Many German and Japanese aircrew simply flew until the war ended, or they were killed or maimed...
A B-17 crewman had a life expectancy of 15 missions.
Getting maimed didn't always get you out of it. Saburo Sakai lost vision in one eye (and had some other pretty serious injuries) and was flying again (to be fair, he had to ask to be restored to flight status. And it did take a while -- and a desperate need for pilots -- to get him back on active duty)
Rudel flew 2,530 combat missions claiming a total of 2,000 targets destroyed; including 800 vehicles, 519 tanks, 150 artillery pieces, 70 landing craft, nine aircraft, 4 armored trains, several bridges, a destroyer, two cruisers, and the Soviet battleship Marat.
In November 1944, he was wounded in the thigh and flew subsequent missions with his leg in a plaster cast.
On 8 February 1945, a 40 mm shell hit his aircraft. He was badly wounded in the right foot and crash landed inside German lines. His life was saved by his observer Ernst Gadermann who stemmed the bleeding, but Rudel's leg was amputated below the knee. He returned to operations on 25 March 1945, claiming 26 more tanks destroyed before the end of the war.

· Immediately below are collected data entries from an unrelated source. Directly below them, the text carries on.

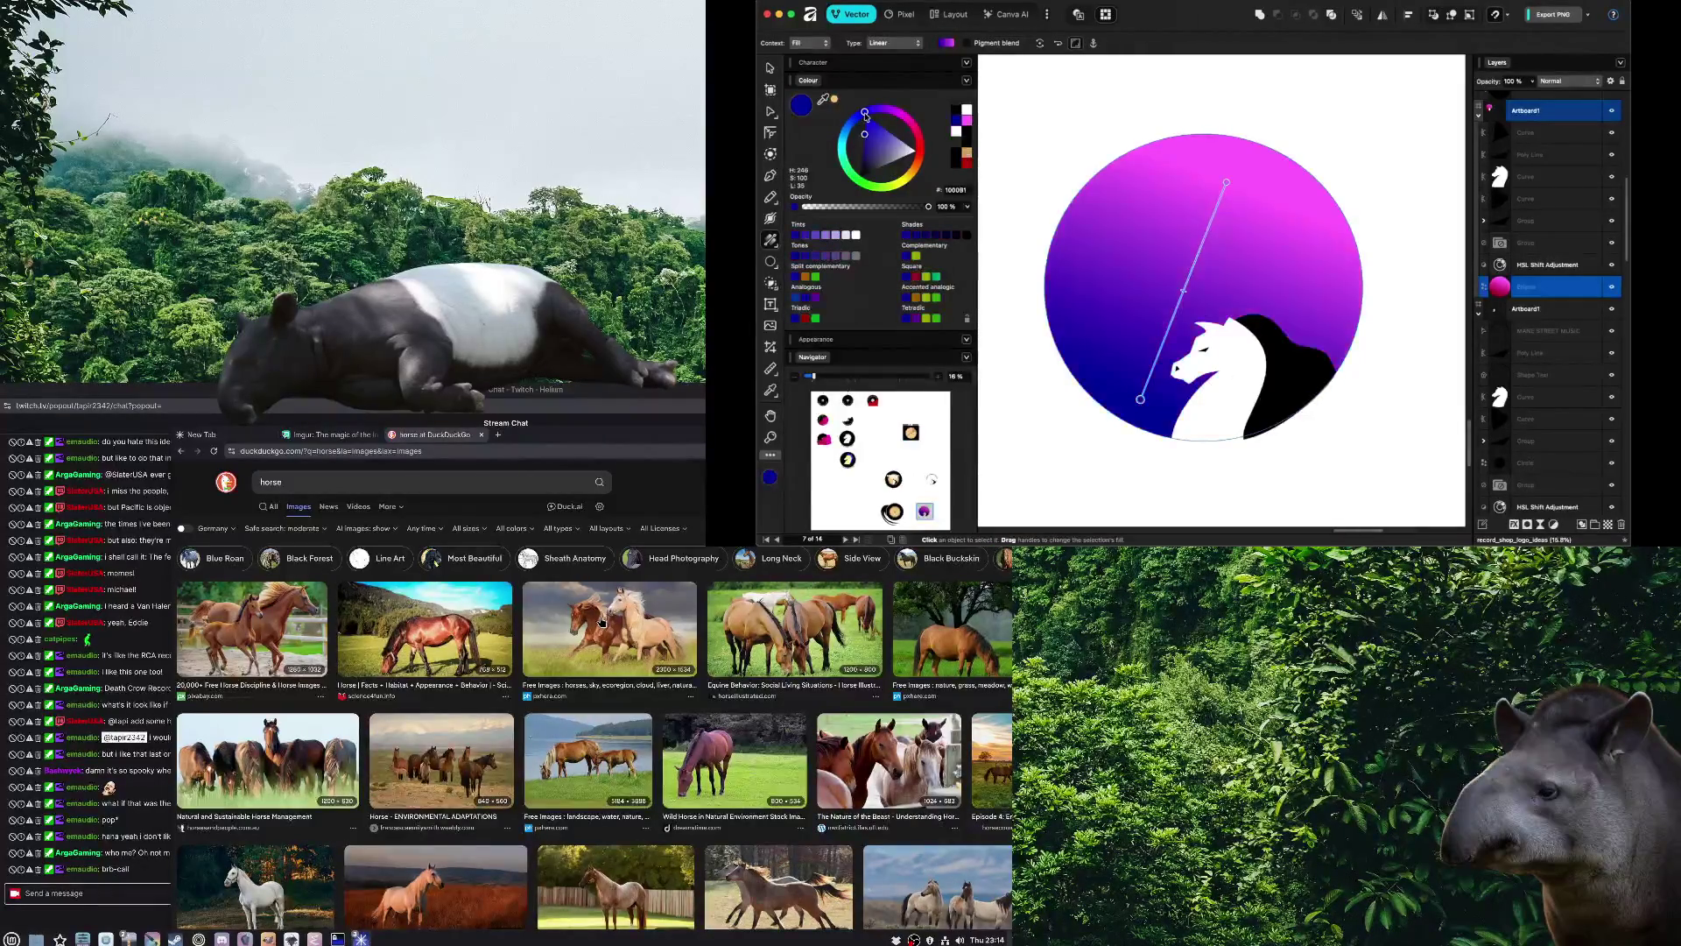
left_click_drag(885, 154, 842, 166)
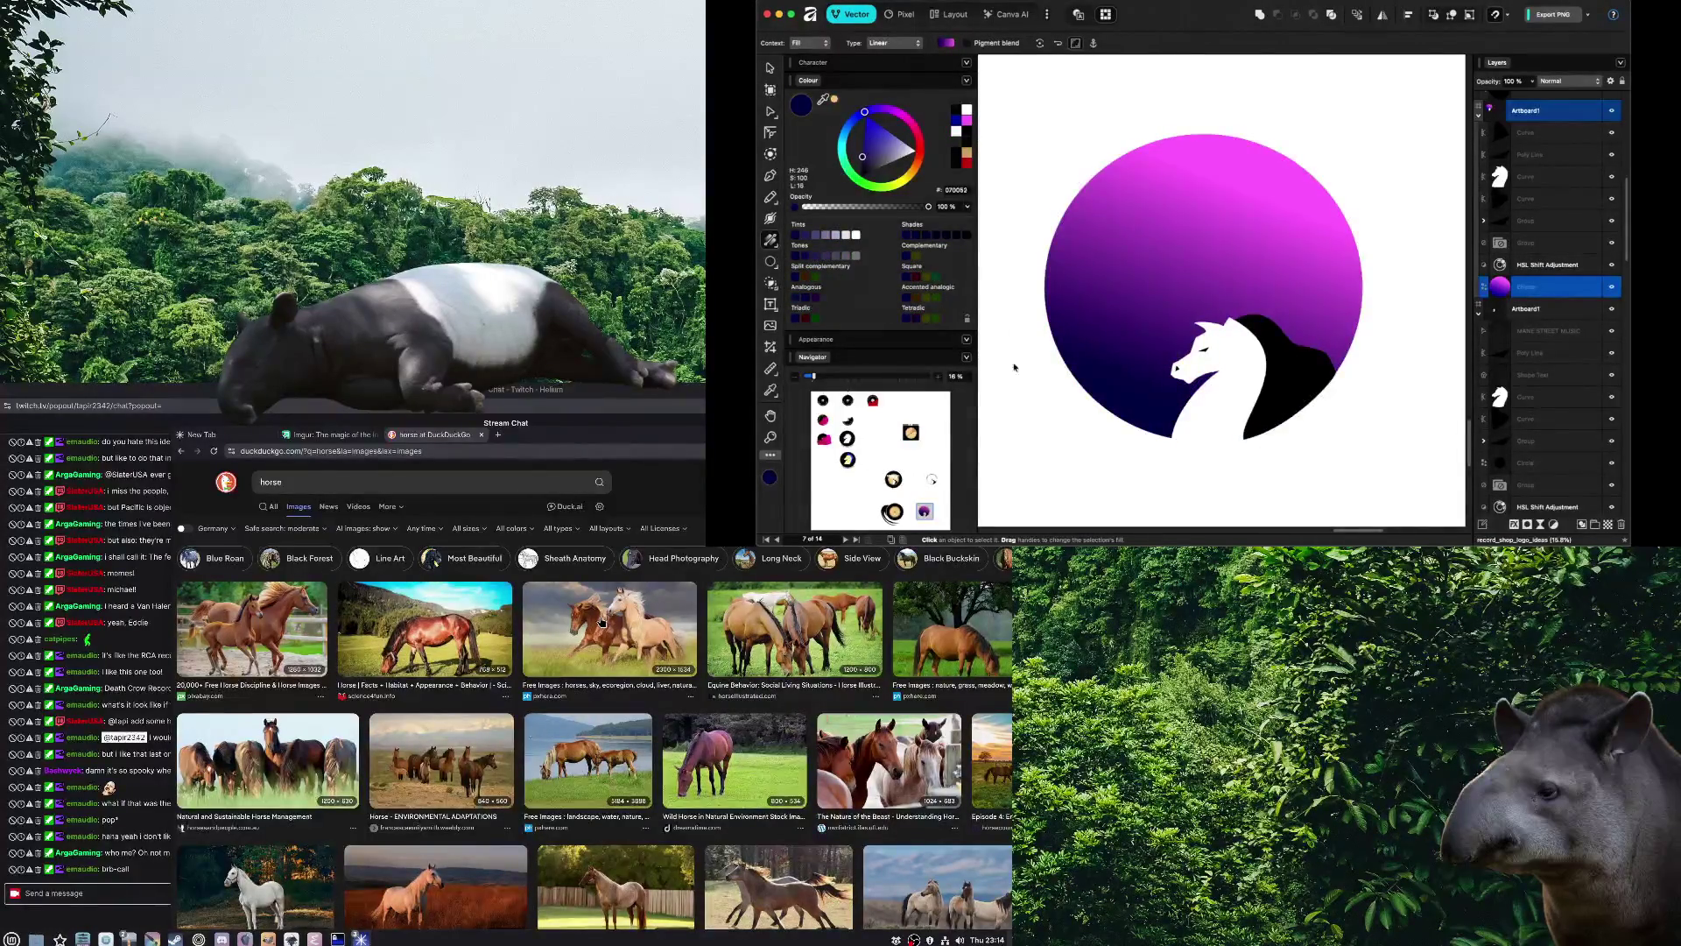
left_click(1033, 401)
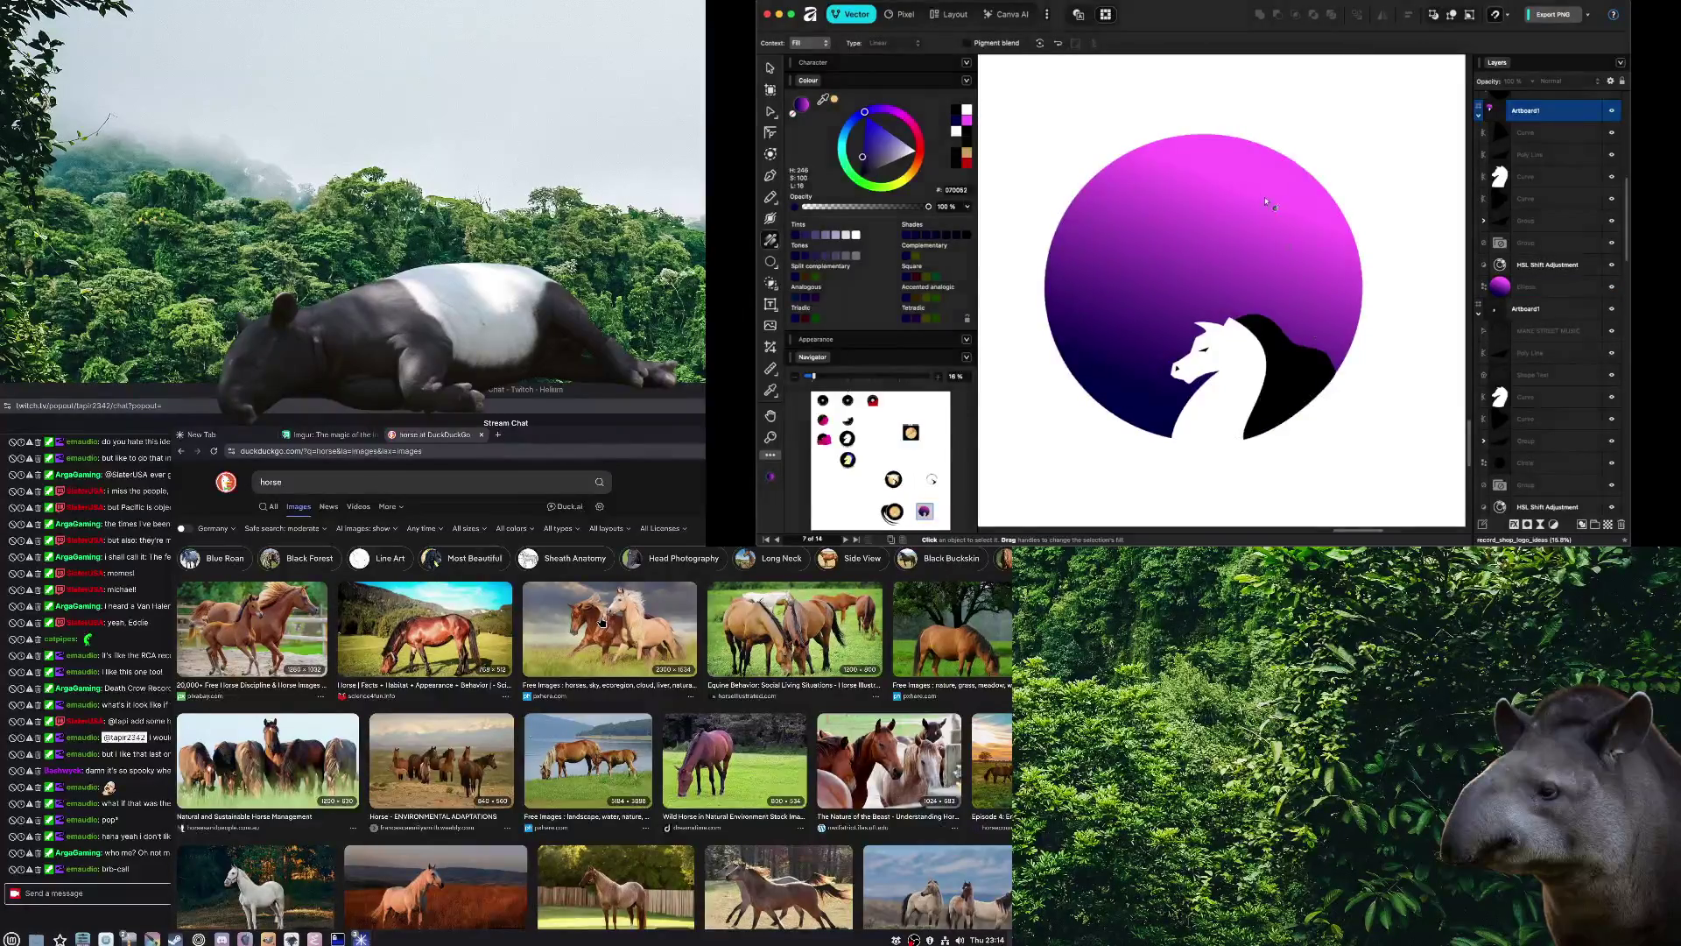
Pull the gradient's top handle down inside the circle
key("v")
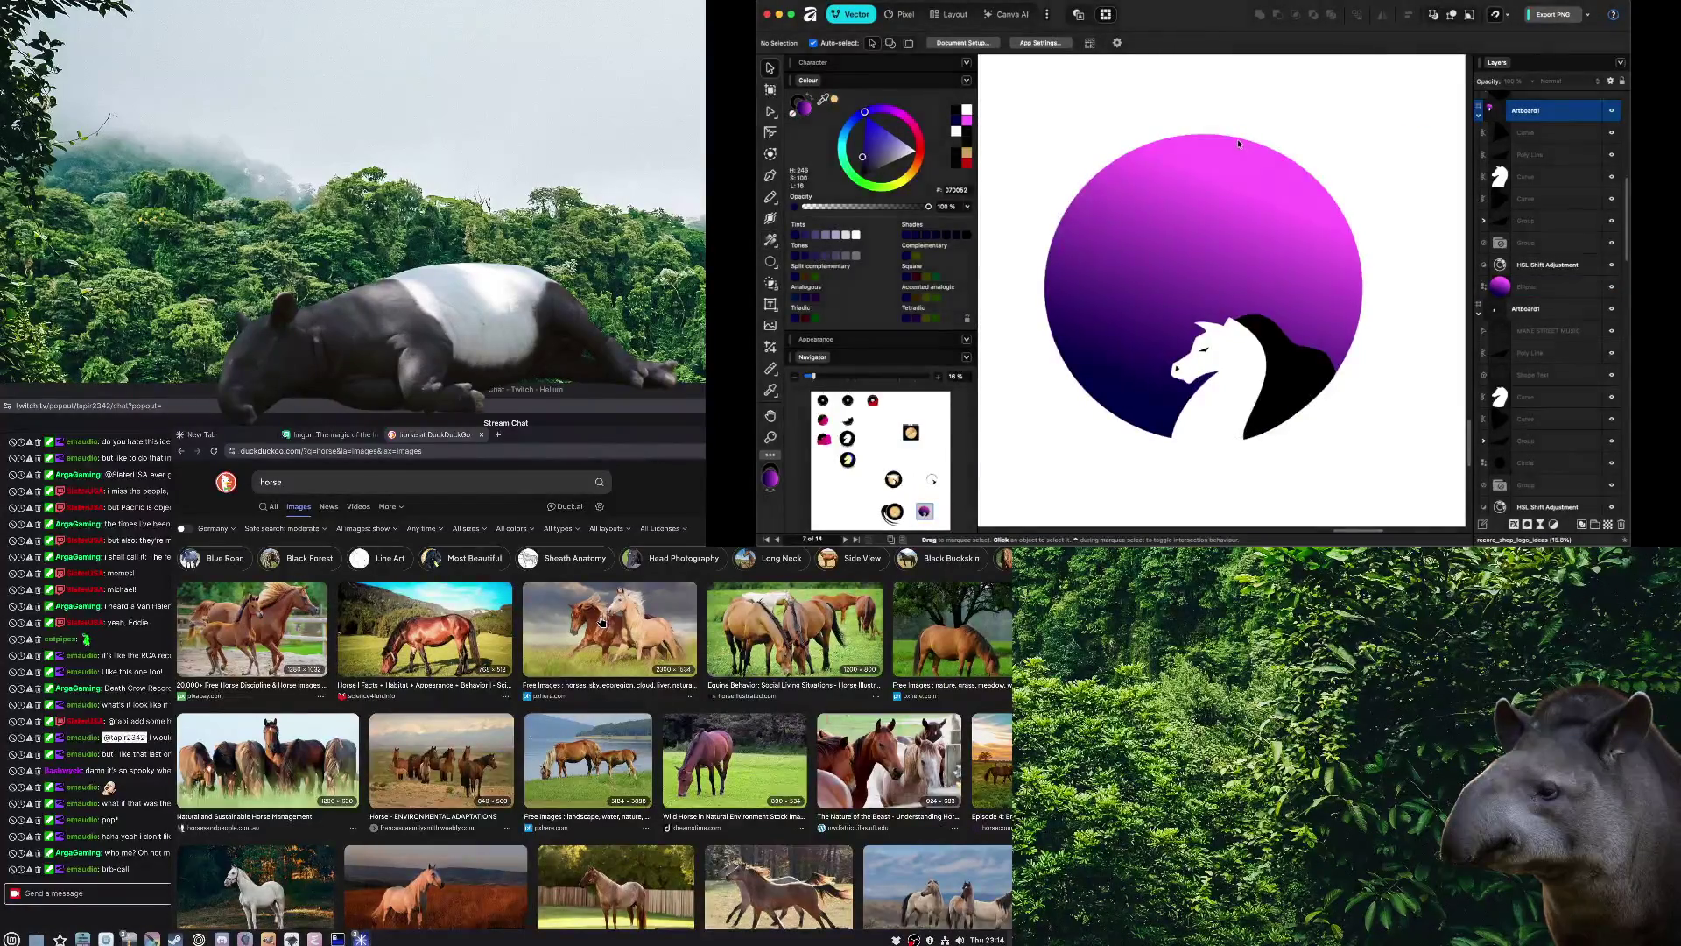
left_click(1238, 138)
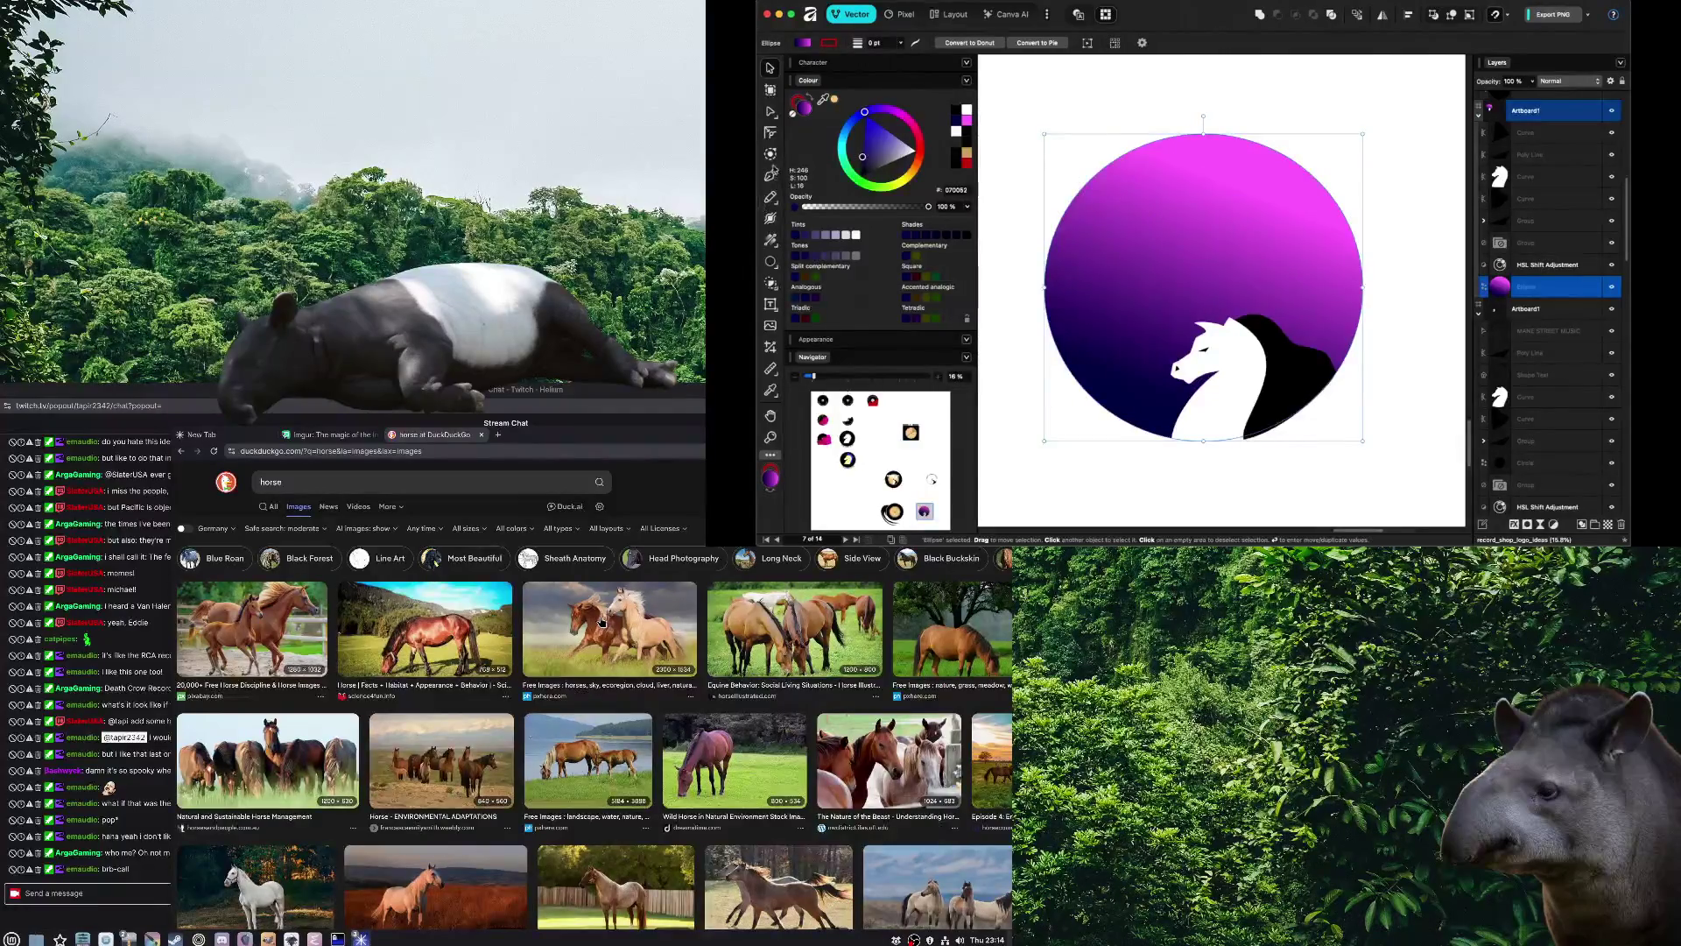
left_click(770, 239)
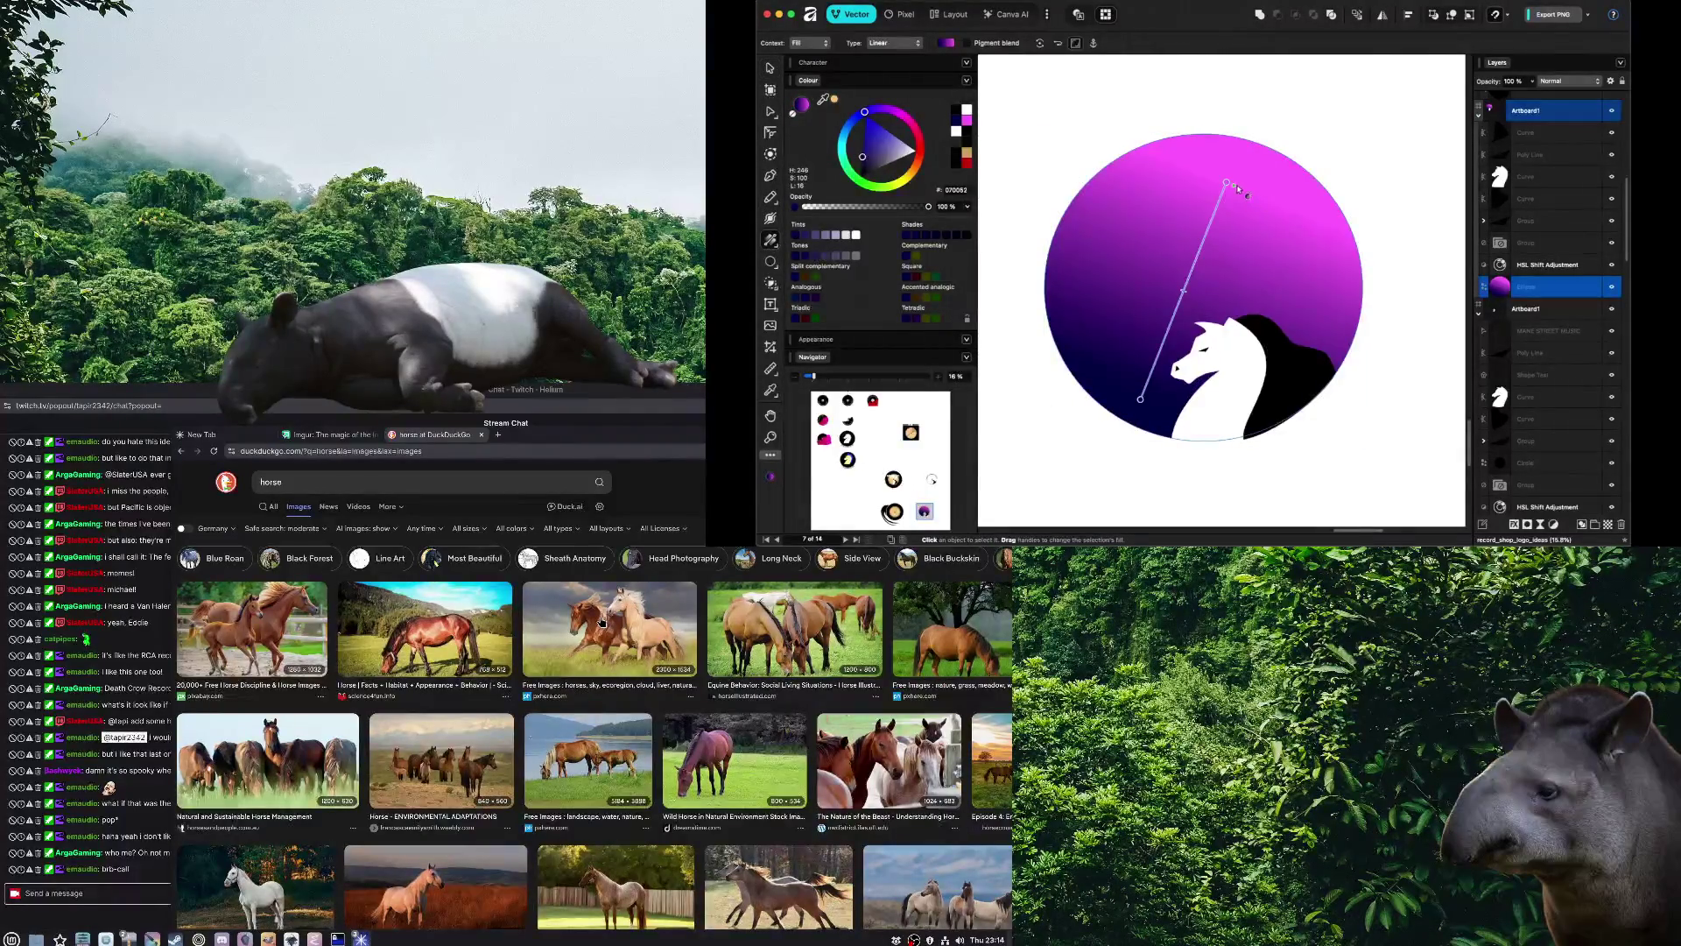
mouse_move(1235, 185)
left_mouse_down()
mouse_move(1185, 277)
mouse_move(1259, 154)
left_mouse_up()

#11 One of the things I found interesting about Rudel (quite literally a one man army. The Soviets made a serious effort to keep track of him) was that in his spare time he racked up 11 kills in an FW-190.
And the top scoring non-German ace was a Finn with 94 kills. There were 18 German aces with double that. Most (as with Juutilainen) piled up their kills on the Eastern front. Top on the West front is a mere 158 kills. Two night-fighter pilots picked up more than 100 kills which I find astonishing.
True, which is why Germany had many aces with 100+ kills, with Eric Hartmann I believe the leader with over 300.
Two night-fighter pilots picked up more than 100 kills which I find astonishing.